Unterschiedliche Ergebnisse
First State sieht in Japan weiter gute Chancen

Für Andrew Dalrymple war der Februar eigenem Bekunden zufolge "ein harter Monat". Der Manager des First State Global Opportunities hat mehr als ein Viertel seines Fondsvermögens in japanischen Aktien investiert, doch die Tokioter Börse dankte es ihm schlecht: Angesichts der Diskussionen über mögliche Zinserhöhungen der japanischen Notenbank knickte der marktbestimmende Nikkei-Index im Monatsverlauf um knapp drei Prozent ein, viele Nebenwerte verloren noch deutlich mehr.

HAMBURG. Trotzdem gelang es Dalrymple, im Februar ein winziges Plus zu erwirtschaften. Mit einem Wertzuwachs von 56,65 Prozent über die vergangenen zwölf Monate führt der Fonds weiter die Riege der global investierenden Aktienfonds an (siehe Tabelle). In seinem positiven Ausblick für die japanische Börse lässt sich der First-State-Manager nicht beirren. "Viele Unternehmen haben ihre Bilanzen nachhaltig in Ordnung gebracht, und die Banken stellen der Wirtschaft wieder Geld zur Verfügung", sagt er. Das unterscheide die aktuelle Situation in Tokio von früheren, im Sande verlaufenen Erholungsphasen.

In der Rangliste weiter nach vorne geschoben hat sich in den vergangenen Monaten der WM Fund Global Growth der Münchener WM Vermögensverwaltung. Ähnlich wie Dalrymple orientiert sich auch WM-Geschäftsführer Wolfgang Mayr an keinem Vergleichsindex, sondern ausschließlich an den bilanztechnischen Kennzahlen potenzieller Kaufkandidaten. Deren Auswahl allerdings überlässt er einem speziellen, von ihm selbst entwickelten Computerprogramm.

Dasselbe Programm zeichnet auch für den in den Jahren 2001 bis 2003 überdurchschnittlich erfolgreichen WM Aktien Global UI verantwortlich, mit dem Mayr bekannt wurde. In den vergangenen zwölf Monaten erzielte dieser Fonds allerdings nur einen Zuwachs von rund 20 Prozent, fast 30 Prozentpunkte weniger als der WM Global Growth.
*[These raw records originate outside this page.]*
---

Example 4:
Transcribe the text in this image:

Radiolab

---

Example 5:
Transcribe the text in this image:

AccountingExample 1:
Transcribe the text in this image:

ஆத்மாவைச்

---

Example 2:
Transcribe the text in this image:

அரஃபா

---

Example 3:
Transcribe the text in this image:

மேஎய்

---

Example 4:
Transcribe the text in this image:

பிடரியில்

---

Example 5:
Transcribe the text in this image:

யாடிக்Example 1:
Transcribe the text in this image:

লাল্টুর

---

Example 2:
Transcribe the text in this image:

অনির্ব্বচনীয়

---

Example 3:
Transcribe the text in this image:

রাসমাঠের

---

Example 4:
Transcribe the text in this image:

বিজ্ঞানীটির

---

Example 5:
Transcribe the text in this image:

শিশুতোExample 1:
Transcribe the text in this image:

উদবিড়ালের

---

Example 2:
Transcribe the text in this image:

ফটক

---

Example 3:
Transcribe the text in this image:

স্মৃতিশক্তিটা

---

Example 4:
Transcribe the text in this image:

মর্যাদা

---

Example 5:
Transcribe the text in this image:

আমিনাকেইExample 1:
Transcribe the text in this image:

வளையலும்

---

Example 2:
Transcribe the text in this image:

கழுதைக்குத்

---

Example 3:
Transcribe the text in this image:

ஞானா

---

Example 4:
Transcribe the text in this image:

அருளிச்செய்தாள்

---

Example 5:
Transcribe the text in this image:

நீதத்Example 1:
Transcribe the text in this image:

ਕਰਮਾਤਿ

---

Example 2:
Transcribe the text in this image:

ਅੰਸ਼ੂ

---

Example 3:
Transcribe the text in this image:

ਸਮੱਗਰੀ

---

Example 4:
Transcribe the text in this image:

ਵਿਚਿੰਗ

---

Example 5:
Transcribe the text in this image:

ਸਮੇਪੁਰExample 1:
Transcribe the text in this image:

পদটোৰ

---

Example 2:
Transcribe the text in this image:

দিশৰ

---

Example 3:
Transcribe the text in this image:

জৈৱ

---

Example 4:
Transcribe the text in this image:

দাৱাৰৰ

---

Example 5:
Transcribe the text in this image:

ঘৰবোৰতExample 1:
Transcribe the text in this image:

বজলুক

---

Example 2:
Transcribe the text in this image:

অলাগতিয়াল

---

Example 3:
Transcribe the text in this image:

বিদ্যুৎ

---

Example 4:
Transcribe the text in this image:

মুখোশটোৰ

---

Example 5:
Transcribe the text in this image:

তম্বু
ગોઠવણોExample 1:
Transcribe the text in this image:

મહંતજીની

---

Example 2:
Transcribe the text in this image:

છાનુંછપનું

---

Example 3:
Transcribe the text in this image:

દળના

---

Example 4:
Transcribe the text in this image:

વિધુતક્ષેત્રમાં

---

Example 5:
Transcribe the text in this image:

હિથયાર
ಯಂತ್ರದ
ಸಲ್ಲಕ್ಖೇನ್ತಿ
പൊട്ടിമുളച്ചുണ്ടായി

"Den beiden Fonds liegt ein unterschiedliches Anlageuniversum zu Grunde", erläutert Mayr und verweist auf den Mindestbörsenwert von einer Mrd. Euro, den ein Unternehmen erreichen muss, um sich für die Aufnahme in den WM Aktien Global UI zu qualifizieren. Beim WM Global Growth seien es nur 250 Mill. Euro. Folglich kämen für diesen Fonds weltweit rund 4 900 Titel in Betracht, 1 800 mehr als beim WM Aktien Global UI.

Ein Unterschied, der sich auch in der Ländergewichtung bemerkbar macht: So sind japanische Aktien derzeit zwar in beiden Portfolios übergewichtet, im WM Aktien Global UI allerdings mit insgesamt 19 Prozent deutlich höher. Letztlich hat Mayr zufolge auch eine Rolle gespielt, dass er im letztgenannten Fonds grundsätzlich alle Währungsrisiken absichert. Dies habe sich 2005 angesichts des steigenden Dollars negativ ausgewirkt.